Once done, they add a bowl of rice into whatever soup remains in the steel bowl. That's mixed around, and then they add what looked like seaweed. Finally, an egg is broken into the mixture and mixed up with it. The egg had an orange shell, and I was told that it was a chicken's egg.

It's all mixed up and served into smaller bowls. The flame is still on throughout. It tastes good, although I think the seaweed has a funny taste - I can only describe the taste as "purple" - go figure (well, if you were to take LSD, then that taste would have caused you to see the colour purple all over (and I'm in no way telling people to go take LSD)).

It was quite an interesting dinner. On the side I've been amusing various koreans with my "hangul reading ability".

Lunch was at TGIF's. The standard TGIF fare.

Monday, April 19, 2004

Food in Bangalore

Is there any place in bangalore where I can get good non-veg food? Kheema Paav and stuf like that.

Went to Pizza Fort the other day, and ordered a fried chicken meal. Tip - don't have the chicken there. If it had any taste it would have been overpriced, but it didn't, so let's not even talk about the price.

Saturday's lunch was at this place at Brigade road called Kohinoor. I had veg kofta and Kerala paratha. Couldn't see the difference between that and other parathas. The Koftas were filling, but that's about it. Price wise, you get what you pay for. Recommendation - unless you're starving, walk on by (and if you're not on foot, well why the heck are you looking that way?)

Sunday dinner was at Hyderabadi Biryani on Richmond Road. Had Egg biryani there. Would have preferred trying Chicken or Mutton, but since I was the only person eating, I thought it would be too much. I think I should go there and try it out again. This place isn't for you if you're vegetarian, or if you're easily turned off by unhygienic looking places. I would also not recommend the water there, but YMMV.

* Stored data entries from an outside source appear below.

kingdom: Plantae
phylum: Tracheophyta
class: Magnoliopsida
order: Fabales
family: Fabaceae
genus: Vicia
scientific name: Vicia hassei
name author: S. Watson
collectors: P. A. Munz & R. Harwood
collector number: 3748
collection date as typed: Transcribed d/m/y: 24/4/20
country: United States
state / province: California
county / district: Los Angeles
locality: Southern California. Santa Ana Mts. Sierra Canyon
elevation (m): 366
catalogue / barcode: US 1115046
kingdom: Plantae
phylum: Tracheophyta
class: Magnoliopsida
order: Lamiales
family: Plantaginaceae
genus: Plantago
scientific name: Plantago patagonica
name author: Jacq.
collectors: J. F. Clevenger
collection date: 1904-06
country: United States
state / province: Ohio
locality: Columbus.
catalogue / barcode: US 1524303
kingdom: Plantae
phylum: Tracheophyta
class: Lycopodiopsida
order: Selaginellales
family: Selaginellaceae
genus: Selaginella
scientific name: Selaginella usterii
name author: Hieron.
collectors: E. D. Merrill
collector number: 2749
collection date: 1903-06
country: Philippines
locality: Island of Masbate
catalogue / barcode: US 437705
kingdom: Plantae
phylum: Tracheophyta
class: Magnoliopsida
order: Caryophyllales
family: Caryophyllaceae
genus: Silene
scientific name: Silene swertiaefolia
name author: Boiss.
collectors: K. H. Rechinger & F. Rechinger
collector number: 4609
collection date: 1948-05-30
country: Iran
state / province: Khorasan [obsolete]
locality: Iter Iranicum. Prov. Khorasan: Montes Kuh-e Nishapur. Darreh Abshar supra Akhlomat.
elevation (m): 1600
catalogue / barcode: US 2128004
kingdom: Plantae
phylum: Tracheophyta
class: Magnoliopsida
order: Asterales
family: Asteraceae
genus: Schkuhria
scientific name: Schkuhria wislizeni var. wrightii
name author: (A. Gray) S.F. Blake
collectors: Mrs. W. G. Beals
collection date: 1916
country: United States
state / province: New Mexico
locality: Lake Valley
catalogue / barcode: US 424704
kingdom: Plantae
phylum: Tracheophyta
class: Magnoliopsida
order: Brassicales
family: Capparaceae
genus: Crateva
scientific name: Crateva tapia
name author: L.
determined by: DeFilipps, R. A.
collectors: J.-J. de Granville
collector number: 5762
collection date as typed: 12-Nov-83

Sometime last week, we visited a place called Santrupti or something like that. It's just off MG Road, take a left from Trinity Circle. Food was pretty good. A couple of the guys had thalis, I had a kind of Pulao, don't remember what I ordered for, but I think I got a Kashmiri pulao. Yathin had a chole batura... and the batura was huuuuge. Food was good IMO. The pulao would have fed two persons, and it was cheap. Recommended.

Swadistha is an Andhra place at Mittal Tower. Relatively cheap Andhra thali, reasonably spicy, so keep the curd rice for the end. Um, eat there, don't eat there. No loss.

Ullas - first floor, utility building, MG Road. Good south indian food, and only good food is south indian. Don't order anything north indian there. Masala dosa was good, but they're inconsistent with where they put the butter. Wada sambar was good too. Worth a try. Go there. Not too expensive. View from the window's not that great though.

The only other time I ate out was Thursday night at the office. We ordered parathas. I had two gobi (since I'd already had methi, and aloo on the two days before, and was going to have daal on the following sunday).

Umm, well, if anyone knows where I can get kheema paav, let me know.